Le tribunal administratif de Montpellier a débouté les associations opposées à la construction d'un golf près de Perpignan. Elles demandaient en urgence la suspension de la prolongation de la Déclaration d'utilité publique compte tenu de la crise climatique qui frappe les Pyrénées-Orientales et des modification substantielles apportées au projet initial.
Au téléphone ce vendredi matin, l'avocat de l'association "Agissons" ne cache pas sa déception : le tribunal administratif de Montpellier rejette la requête formulée par ses clients et deux autres organisations opposées à la construction d'un vaste complexe comprenant un golf, un hôtel-restaurant et 595 logements près du lac de Villeneuve-de-la-Raho. Tous réclamaient en urgence la suspension de l'arrêté préfectoral de décembre 2023 prorogeant la Déclaration d'utilité publique (DUP) du projet.
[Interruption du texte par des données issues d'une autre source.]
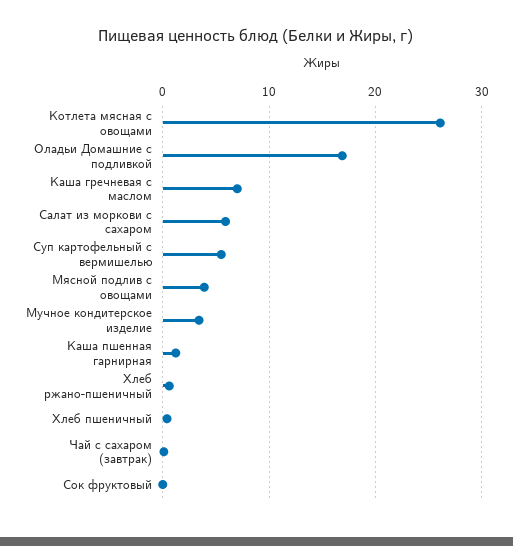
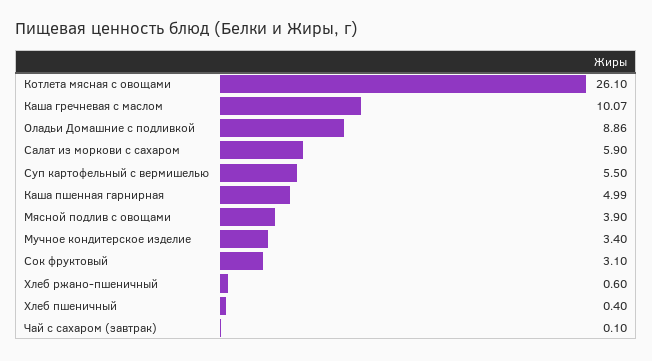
  {
    "Котлета мясная с овощами": 26.1,
-   "Оладьи Домашние с подливкой": 17,
+   "Оладьи Домашние с подливкой": 8.86,
-   "Каша гречневая с маслом": 7,
+   "Каша гречневая с маслом": 10.07,
    "Салат из моркови с сахаром": 5.9,
    "Суп картофельный с вермишелью": 5.5,
    "Мясной подлив с овощами": 3.9,
    "Мучное кондитерское изделие": 3.4,
-   "Каша пшенная гарнирная": 1,
+   "Каша пшенная гарнирная": 4.99,
    "Хлеб ржано-пшеничный": 0.6,
    "Хлеб пшеничный": 0.4,
    "Чай с сахаром (завтрак)": 0.1,
-   "Сок фруктовый": 0
+   "Сок фруктовый": 3.1
  }

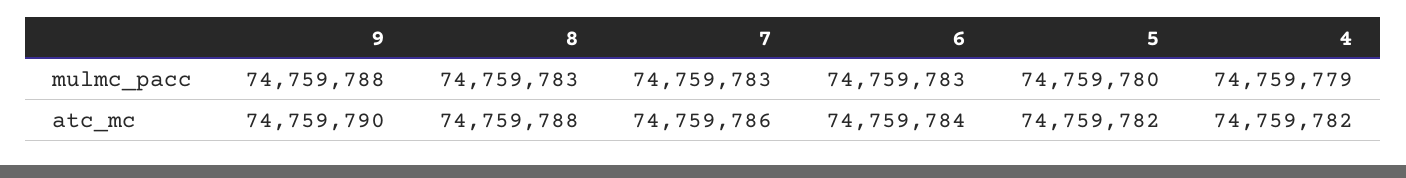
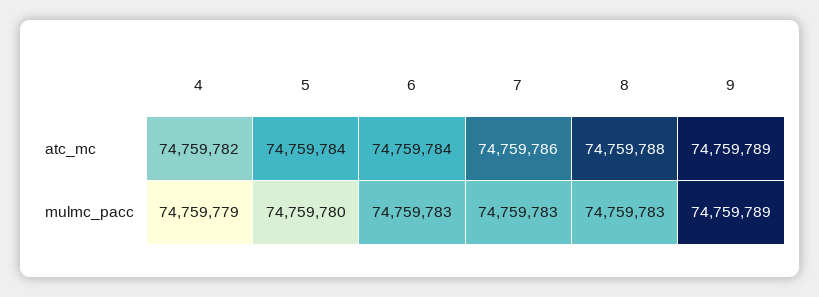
  {
    "9": {
-     "mulmc_pacc": 74759788,
+     "mulmc_pacc": 74759789,
-     "atc_mc": 74759790
+     "atc_mc": 74759789
    },
    "8": {
      "mulmc_pacc": 74759783,
      "atc_mc": 74759788
    },
    "7": {
      "mulmc_pacc": 74759783,
      "atc_mc": 74759786
    },
    "6": {
      "mulmc_pacc": 74759783,
      "atc_mc": 74759784
    },
    "5": {
      "mulmc_pacc": 74759780,
-     "atc_mc": 74759782
+     "atc_mc": 74759784
    },
    "4": {
      "mulmc_pacc": 74759779,
      "atc_mc": 74759782
    }
  }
La justice considère en effet que ce programme n'a pas perdu son caractère d'utilité publique, tout en reconnaissant que le contexte climatique a changé et que la feuille de route initiale a subi des modifications substantielles. Les associations espéraient pourtant donner un coup d'arrêt aux premiers coups de pioches (des fouilles archéologiques préventives ont déjà commencé).
Ce qui nous déçoit, c'est que le juge n'a pas entendu nos arguments quand nous avons réclamé une nouvelle enquête publique. Pour nous, elle est justifiée dès lors qu'il reconnaît que le projet a été "substantiellement" modifié". Je pense qu'on va aller au Conseil d'Etat.
Maître Mathieu Pons-Serradeil, avocat de l'association Agissons
Vers un recours au Conseil d'État
Les associations et leurs conseils juridiques doivent se réunir dans le courant de la semaine pour envisager un éventuel recours devant le Conseil d'Etat. Et au-delà de ce jugement en référé, sur le fond de l'affaire, le tribunal reste saisi. Pour l'heure, aucune date n'est connue.
La veille, à l'audience, les porteurs du projet, à savoir la société d'aménagement de la ZAC Golfique et la municipalité de Villeneuve-de-la-Raho, ont voulu rassurer sur la question épineuse de la ressource en eau nécessaire au golf.
Réutiliser les eaux usées
Faisant référence à la possibilité d'utiliser les eaux usées et retraitées de la station d'épuration de la commune, l'avocat de la Ville a assuré : "en année habituelle, il n’y a pas de conflit d’usage. La station d’épuration a une capacité de 230000 mètres cubes d’eau par an. Or, le projet de golf a été revu pour passer d’un besoin de 200000 à 142000 mètres cubes".
Maître Philippe Gras, avocat de la société d'aménagement de la ZAC Golfique, a ajouté, confiant :
Une fois le golf construit, les arrêtés sécheresse s’appliqueront. Pas une goutte d’eau ne sera enlevée à l’irrigation ou à la consommation humaine. Et sur « une année de pluviométrie normale : on aura simplement à combler 17000 mètres cubes pendant l’été. On peut aller chercher l’eau chez BRL ou stocker des eaux usées et de ruissellement dans des bassins de rétention.
Maître Philippe Gras, avocat de la société d'aménagement de la ZAC Golfique
L'enjeu de la ressource en eau
Des arguments balayés par les opposants, défendus par Maître Mathieu Pons-Serradeil : "on sait qu’on va avoir des conflits d’usage de l’eau dès cet été donc évidemment que le projet a perdu son caractère d’utilité publique : on joue avec le feu ! Cette opération privée et lucrative va consommer l’équivalent d’une ville de 12000 habitants pour arroser un green. Villeneuve, c’est 3900 habitants. Comment leurs eaux usées suffiront-elles ? Il n’y a aucune acceptabilité à ce projet".
Alors que la sécheresse chronique qui frappe les Pyrénées-Orientales depuis deux ans plonge le département dans une crise climatique sans précédent et, selon les scientifiques, sans retour, le règlement de l'épineux dossier du golf de Villeneuve-de-la-Raho pourrait venir du politique.
Le ministre se saisit du dossier
En déplacement jeudi sur le territoire, le ministre de la Transition écologique Christophe Béchu a rencontré la maire de la commune, à qui il a exprimé son "émotion de voir un projet de ce type (...) à un moment où le stress hydrique réel est présent". Il estime néanmoins qu'il ne faut pas l'abandonner. Mais il pourrait être redimensionné. Une réunion est prévue dans 15 jours.